In 1516 Erasmus produced a new Latin translation of the New Testament and the first edition of the Greek New Testament text ever published. The work won much praise and admiration, but also aroused vehement opposition. The most tenacious adversary of Erasmus' New Testament was the Spaniard Diego López de Zúñiga, fervently opposed to Erasmus' aim to translate the New Testament in more classical and more elegant Latin than that of the Vulgate. From 1520 to 1524, Zúñiga, supported by his compatriot Sancho Carranza, published seven attacks on Erasmus. Erasmus defended himself in six apologias (1521-1529). The first of these has been edited in ASD IX, 2. The five remaining apologias, one against Carranza and four against Zúñiga, appear here for the first time in critical editions.

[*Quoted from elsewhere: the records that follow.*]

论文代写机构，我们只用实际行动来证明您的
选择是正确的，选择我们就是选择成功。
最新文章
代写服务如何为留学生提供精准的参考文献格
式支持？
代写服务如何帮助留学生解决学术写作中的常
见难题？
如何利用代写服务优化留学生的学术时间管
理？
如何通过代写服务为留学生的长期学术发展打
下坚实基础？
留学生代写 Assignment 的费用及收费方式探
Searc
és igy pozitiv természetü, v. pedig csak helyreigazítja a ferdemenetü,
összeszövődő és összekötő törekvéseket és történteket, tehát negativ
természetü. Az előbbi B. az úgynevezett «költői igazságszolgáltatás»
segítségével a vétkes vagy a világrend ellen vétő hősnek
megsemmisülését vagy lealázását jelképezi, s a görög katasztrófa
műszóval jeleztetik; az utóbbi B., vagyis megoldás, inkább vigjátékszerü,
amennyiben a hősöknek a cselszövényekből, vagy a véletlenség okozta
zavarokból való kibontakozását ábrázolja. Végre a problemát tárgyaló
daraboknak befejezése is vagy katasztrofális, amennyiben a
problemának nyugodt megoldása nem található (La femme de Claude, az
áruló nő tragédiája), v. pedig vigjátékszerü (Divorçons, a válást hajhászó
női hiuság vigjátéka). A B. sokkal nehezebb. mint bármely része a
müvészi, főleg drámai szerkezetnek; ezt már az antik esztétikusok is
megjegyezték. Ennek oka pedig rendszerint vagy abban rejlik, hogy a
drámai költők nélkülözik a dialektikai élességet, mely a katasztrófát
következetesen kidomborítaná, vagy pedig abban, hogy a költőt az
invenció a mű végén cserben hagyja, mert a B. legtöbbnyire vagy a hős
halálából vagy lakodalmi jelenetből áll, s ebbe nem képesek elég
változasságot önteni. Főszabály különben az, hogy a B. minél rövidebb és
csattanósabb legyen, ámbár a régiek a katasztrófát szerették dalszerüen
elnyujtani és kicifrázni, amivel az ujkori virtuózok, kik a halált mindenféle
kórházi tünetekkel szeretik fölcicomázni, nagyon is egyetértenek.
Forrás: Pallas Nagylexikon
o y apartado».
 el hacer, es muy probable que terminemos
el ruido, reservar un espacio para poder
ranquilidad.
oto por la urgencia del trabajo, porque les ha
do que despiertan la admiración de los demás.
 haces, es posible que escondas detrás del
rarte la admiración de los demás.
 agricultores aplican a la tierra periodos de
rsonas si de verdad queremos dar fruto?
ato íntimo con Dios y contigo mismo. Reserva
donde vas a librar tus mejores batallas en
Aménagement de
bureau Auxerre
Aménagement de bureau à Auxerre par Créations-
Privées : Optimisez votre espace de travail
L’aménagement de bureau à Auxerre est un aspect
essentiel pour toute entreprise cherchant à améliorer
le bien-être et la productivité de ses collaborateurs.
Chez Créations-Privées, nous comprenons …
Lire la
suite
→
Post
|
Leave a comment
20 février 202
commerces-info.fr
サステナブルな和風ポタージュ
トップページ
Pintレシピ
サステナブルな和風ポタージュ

Henk Jan de Jonge, Ph.D. (1983) in Classics, Leiden University, is emeritus Professor of New Testament and Early Christian Literature at Leiden University. He has published extensively on theological traditions in Early Christianity, Erasmus' New Testament and humanist biblical scholarship.
“The editor has done a great job in producing an excellent edition […]. A true piece of academic work as we know it from ASD”.
J. Verheyden, in: Ephemerides Theologicae Lovaniensis, Vol. 93, No. 2 (2017), pp. 387-390.
All those interested in the history of New Testament scholarship, the history of biblical translation, and Erasmus' biblical philology and reform ideas, as well as Neo-Latinists, classical philologists and historians of the Reformation.